Moreover, the Minnesota Supreme Court imposed another limitation on deduction from wages in the restaurant industry. In Karl v. Uptown Drink, LLC, No. A12–0166 (Minn. Aug. 14, 2013), the Court held that restaurants and bars may not deduct from employee's gratuities for bills of customers who left without paying or failed to sign credit card receipts. Bars and restaurants may also not deduct from employee's gratuities to cover register shortages.
These new laws highlight the very limited circumstances in which a Minnesota employer may make wage deductions. Employers are advised to review any wage deduction policies and seek the guidance of counsel to ensure legal compliance.

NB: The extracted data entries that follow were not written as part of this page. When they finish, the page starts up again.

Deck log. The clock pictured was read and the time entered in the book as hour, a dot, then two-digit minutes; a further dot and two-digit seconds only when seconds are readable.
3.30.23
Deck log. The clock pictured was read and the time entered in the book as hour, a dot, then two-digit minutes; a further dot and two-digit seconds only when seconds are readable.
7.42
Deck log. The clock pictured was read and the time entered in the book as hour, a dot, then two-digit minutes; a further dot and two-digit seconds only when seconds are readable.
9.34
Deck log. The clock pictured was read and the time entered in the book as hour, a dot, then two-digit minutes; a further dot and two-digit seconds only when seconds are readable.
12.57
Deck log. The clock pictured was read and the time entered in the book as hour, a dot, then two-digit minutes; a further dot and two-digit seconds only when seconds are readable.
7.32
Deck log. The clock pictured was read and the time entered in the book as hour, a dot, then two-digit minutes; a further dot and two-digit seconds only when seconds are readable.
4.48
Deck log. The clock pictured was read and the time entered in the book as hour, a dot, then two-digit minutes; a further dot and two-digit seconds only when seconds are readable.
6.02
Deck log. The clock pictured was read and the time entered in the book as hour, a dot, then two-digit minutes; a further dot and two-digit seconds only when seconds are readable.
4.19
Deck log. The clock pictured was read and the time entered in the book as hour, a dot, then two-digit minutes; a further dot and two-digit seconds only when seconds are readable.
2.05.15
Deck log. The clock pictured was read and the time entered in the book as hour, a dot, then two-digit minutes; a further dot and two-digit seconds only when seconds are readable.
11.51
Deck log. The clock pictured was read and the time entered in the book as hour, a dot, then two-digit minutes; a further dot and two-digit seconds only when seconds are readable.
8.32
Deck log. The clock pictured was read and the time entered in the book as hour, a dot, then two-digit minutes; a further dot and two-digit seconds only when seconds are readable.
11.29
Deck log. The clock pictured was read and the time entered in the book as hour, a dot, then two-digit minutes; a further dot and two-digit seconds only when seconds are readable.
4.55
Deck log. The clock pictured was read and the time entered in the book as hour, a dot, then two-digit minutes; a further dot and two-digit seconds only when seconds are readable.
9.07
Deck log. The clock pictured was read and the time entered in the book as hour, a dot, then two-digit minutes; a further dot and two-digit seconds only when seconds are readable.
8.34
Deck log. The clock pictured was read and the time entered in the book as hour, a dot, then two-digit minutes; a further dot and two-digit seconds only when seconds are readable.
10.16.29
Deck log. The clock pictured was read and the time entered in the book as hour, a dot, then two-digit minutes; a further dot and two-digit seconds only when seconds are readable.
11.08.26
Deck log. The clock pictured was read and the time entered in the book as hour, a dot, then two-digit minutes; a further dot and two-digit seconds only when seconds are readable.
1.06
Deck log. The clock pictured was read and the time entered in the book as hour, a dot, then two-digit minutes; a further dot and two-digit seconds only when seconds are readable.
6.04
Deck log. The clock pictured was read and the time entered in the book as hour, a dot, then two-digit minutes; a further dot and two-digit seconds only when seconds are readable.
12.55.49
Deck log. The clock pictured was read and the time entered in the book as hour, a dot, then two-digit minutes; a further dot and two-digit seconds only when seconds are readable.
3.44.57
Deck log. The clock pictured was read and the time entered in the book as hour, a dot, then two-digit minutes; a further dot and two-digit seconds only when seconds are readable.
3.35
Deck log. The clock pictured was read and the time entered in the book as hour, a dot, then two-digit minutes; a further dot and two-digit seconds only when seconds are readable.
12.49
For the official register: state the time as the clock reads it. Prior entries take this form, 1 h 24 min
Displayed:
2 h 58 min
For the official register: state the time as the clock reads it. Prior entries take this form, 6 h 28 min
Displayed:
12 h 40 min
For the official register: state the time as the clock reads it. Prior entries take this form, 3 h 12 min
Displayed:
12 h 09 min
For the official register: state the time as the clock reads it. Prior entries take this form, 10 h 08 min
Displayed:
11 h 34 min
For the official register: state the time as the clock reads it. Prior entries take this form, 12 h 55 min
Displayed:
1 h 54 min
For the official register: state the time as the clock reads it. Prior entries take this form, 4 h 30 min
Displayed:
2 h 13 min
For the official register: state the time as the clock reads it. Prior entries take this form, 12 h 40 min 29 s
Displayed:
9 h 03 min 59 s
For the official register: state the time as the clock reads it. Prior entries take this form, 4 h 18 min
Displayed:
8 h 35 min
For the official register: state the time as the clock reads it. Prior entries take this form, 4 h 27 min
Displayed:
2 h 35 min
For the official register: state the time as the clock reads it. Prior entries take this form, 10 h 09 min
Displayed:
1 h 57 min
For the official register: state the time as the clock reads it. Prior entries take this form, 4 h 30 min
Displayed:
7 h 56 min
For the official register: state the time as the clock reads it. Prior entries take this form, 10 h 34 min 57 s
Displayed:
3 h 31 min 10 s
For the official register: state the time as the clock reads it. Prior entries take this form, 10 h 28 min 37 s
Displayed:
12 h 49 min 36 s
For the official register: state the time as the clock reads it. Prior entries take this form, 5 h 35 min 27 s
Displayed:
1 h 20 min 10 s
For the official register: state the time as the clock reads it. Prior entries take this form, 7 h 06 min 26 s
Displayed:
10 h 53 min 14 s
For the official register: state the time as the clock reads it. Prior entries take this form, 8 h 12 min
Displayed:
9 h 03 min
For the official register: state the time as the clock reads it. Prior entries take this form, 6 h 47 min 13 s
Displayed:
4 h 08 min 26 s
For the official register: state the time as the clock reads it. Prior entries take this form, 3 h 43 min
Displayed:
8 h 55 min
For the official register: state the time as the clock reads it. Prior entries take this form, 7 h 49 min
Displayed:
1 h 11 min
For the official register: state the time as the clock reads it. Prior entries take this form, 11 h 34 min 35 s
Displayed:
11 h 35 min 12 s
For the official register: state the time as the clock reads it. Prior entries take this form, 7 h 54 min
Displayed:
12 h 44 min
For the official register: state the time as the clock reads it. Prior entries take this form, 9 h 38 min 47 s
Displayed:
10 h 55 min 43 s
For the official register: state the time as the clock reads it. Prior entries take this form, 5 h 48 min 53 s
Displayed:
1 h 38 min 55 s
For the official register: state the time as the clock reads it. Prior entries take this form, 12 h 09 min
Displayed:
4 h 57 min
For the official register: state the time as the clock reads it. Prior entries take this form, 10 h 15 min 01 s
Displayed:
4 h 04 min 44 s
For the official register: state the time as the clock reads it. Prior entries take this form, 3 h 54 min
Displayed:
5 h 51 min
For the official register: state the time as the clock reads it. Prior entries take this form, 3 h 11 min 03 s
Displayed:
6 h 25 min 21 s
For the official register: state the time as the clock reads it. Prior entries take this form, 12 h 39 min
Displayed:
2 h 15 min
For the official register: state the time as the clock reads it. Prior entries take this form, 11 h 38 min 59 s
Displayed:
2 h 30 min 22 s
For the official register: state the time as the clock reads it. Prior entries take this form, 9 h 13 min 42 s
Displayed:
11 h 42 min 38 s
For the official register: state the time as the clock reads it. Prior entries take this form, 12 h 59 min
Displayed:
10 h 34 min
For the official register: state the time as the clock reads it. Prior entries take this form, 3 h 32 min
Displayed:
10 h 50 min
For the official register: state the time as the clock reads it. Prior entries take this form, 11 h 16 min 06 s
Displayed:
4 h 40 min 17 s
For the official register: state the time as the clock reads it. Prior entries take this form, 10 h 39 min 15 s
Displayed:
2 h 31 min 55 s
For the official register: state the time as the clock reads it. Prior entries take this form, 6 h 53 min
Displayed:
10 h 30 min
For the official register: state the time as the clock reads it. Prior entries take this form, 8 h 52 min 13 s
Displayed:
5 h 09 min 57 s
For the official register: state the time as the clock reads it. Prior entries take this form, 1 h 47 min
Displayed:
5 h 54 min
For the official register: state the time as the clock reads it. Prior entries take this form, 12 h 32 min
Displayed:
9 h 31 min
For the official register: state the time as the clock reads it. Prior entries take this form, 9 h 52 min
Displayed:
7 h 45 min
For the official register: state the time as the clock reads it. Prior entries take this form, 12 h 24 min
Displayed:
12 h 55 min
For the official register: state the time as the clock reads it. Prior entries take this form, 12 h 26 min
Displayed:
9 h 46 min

The Minnesota legislature also recently amended the Minnesota Whistleblower Act, which will increase the number of whistleblower claims while simultaneously making it more difficult for employers to defend against them. Generally, the Act prohibits an employer from penalizing an employee because the employee made a good faith report of a violation or suspected violation of federal or state law. Before the amendments, the Minnesota courts developed common law definitions of "good faith," "penalize," and "report," which were considered to be employer-friendly. The amended law, however, changes the meaning of these terms to make it easier to bring and prove a whistleblower claim:
Good Faith. Under prior common law, to show that a report was made in "good faith," the employee needed to make the report with the intent to expose an illegality for the protection of a third party or the public in general. Chial v. Sprint, 569 F.3d 850, 854 (8th Cir. 2009); Freeman v. Ace Tel. Ass'n, 404 F. Supp. 2d 1127, 1140 (D. Minn. 2005). The amended statute, however, excludes the requirement that a "good faith" report be made for the benefit of someone other than the employee. To the contrary, now a "good faith" report is one that is not knowingly false or made in reckless disregard for the truth. This change will likely lead to more whistleblower claims because an employee is more likely to make a report about acts affecting him- or herself than to make a report of acts affecting others or the public at large.
Report. Moreover, the amended statute greatly expands the definition of a statutorily-protected "report." Before the amendments, a report was protected if it brought forth a violation or suspected violation of the law. Now, under the amended statute, an employee may make a protected report of planned violations of the law, even if the act never takes place. Again, this change is likely to lead to more whistleblower claims because an employee may make a protected report of acts that never even occurred.
Penalize. The Act has always prohibited an employer from penalizing an employee for making a protected report. Under the new amendments, however, the Minnesota legislature for the first time defines "penalize" to include "conduct that might dissuade a reasonable employee from making or supporting a report, including post-termination conduct by an employer or conduct by an employer for the benefit of a third party. Minn. Stat. 181.931 sec. 2, subd. 5. While it has always been clear that discipline or discharge could dissuade an employee from making a report, employers now need to carefully consider any planned action against a reporting employee, including changing job duties or altering any other term or condition of employment.